Search code examples
pythonnumpyhistogram

What exactly does adding more bins into `np.histogram` do?


What exactly does adding more bins into np.histogram(data, bins=100) do? I know that it divides the data into the amount of bins you specify but what exactly does that entail? For example, I have a histogram and I plotted a best fit line to the histogram using scipy.curve_fit and when I increased the bins, it also increased the accuracy for my best fit line.


Solution

  • The following function illustrates the difference using matplotlib.

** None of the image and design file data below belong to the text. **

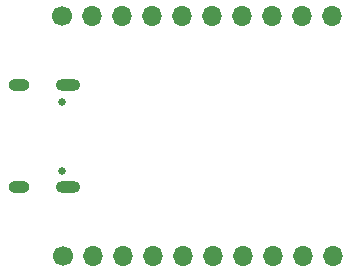
<source format=gbr>
%TF.GenerationSoftware,KiCad,Pcbnew,8.0.2*%
%TF.CreationDate,2025-03-04T21:54:34+01:00*%
%TF.ProjectId,USB-C_PD_Module,5553422d-435f-4504-945f-4d6f64756c65,rev?*%
%TF.SameCoordinates,Original*%
%TF.FileFunction,Soldermask,Bot*%
%TF.FilePolarity,Negative*%
%FSLAX46Y46*%
G04 Gerber Fmt 4.6, Leading zero omitted, Abs format (unit mm)*
G04 Created by KiCad (PCBNEW 8.0.2) date 2025-03-04 21:54:34*
%MOMM*%
%LPD*%
G01*
G04 APERTURE LIST*
%ADD10C,1.700000*%
%ADD11O,1.700000X1.700000*%
%ADD12C,0.650000*%
%ADD13O,2.100000X1.000000*%
%ADD14O,1.800000X1.000000*%
G04 APERTURE END LIST*
D10*
%TO.C,J3*%
X147009600Y-99370401D03*
D11*
X149549600Y-99370401D03*
X152089600Y-99370401D03*
X154629600Y-99370401D03*
X157169600Y-99370401D03*
X159709600Y-99370401D03*
X162249600Y-99370401D03*
X164789600Y-99370401D03*
X167329600Y-99370401D03*
X169869600Y-99370401D03*
%TD*%
D12*
%TO.C,J1*%
X147009600Y-106640401D03*
X147009600Y-112420401D03*
D13*
X147509600Y-105210401D03*
D14*
X143329600Y-105210401D03*
D13*
X147509600Y-113850401D03*
D14*
X143329600Y-113850401D03*
%TD*%
D10*
%TO.C,J2*%
X147014600Y-119690401D03*
D11*
X149554600Y-119690401D03*
X152094600Y-119690401D03*
X154634600Y-119690401D03*
X157174600Y-119690401D03*
X159714600Y-119690401D03*
X162254600Y-119690401D03*
X164794600Y-119690401D03*
X167334600Y-119690401D03*
X169874600Y-119690401D03*
%TD*%
M02*

</source>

The same data is plotted using 5 bins and 10 bins:

    import matplotlib.pyplot as plt
    def plot_histogram(num_bins):
        x = [1, 1, 2, 3, 3, 5, 7, 8, 9, 10,
             10, 11, 11, 13, 13, 15, 16, 17, 18, 18,
             18, 19, 20, 21, 21, 23, 24, 24, 25, 25,
             25, 25, 26, 26, 26, 27, 27, 27, 27, 27,
             29, 30, 30, 31, 33, 34, 34, 34, 35, 36,
             36, 37, 37, 38, 38, 39, 40, 41, 41, 42,
             43, 44, 45, 45, 46, 47, 48, 48, 49, 50,
             51, 52, 53, 54, 55, 55, 56, 57, 58, 60,
             61, 63, 64, 65, 66, 68, 70, 71, 72, 74,
             75, 77, 81, 83, 84, 87, 89, 90, 90, 91
             ]
    
        plt.hist(x, bins=num_bins)
        plt.title(f'{num_bins} bins')
        plt.show()
    
    plot_histogram(5)
    plot_histogram(10)
    

    enter image description here Above, there are 30 data points that have a value between 20 and 40.

    enter image description here Above, you have more detail. There are 19 data points between 20 and 30 and 11 data points between 30 and 40.